- _EXERCISE MATERIAL_:
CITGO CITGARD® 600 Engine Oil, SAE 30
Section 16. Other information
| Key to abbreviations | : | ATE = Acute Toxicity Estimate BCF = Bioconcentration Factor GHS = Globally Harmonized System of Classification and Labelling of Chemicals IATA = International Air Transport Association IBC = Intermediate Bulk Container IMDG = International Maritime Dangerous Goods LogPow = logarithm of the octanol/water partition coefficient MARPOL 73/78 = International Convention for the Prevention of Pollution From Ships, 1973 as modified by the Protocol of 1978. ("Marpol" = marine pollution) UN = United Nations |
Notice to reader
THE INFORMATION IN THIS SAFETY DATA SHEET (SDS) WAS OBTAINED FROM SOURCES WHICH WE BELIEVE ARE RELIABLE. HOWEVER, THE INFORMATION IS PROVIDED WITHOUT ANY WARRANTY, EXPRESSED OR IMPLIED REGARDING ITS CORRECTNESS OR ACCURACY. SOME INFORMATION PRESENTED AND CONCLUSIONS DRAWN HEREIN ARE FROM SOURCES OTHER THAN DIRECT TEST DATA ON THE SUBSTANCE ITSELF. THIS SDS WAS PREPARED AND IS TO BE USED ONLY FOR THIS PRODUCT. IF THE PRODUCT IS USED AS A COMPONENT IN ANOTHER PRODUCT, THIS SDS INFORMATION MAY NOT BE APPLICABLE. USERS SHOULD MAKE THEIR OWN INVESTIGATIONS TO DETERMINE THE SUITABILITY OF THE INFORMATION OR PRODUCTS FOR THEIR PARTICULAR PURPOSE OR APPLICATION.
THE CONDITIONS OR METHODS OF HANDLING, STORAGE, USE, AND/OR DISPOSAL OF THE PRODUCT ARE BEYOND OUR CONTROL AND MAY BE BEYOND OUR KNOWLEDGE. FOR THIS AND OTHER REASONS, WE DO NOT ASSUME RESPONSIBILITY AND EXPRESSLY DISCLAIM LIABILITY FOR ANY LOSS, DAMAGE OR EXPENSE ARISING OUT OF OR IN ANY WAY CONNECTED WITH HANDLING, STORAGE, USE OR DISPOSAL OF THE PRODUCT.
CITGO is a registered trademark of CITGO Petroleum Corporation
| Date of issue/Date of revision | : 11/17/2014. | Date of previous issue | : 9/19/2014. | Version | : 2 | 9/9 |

- _REQUIRED ACTION_: Please output an exact copy of the lines above, from the opening line of the data down to the line that contains "Section 16. Other information".

- _ANSWER TO THIS EXERCISE_:
CITGO CITGARD® 600 Engine Oil, SAE 30
Section 16. Other information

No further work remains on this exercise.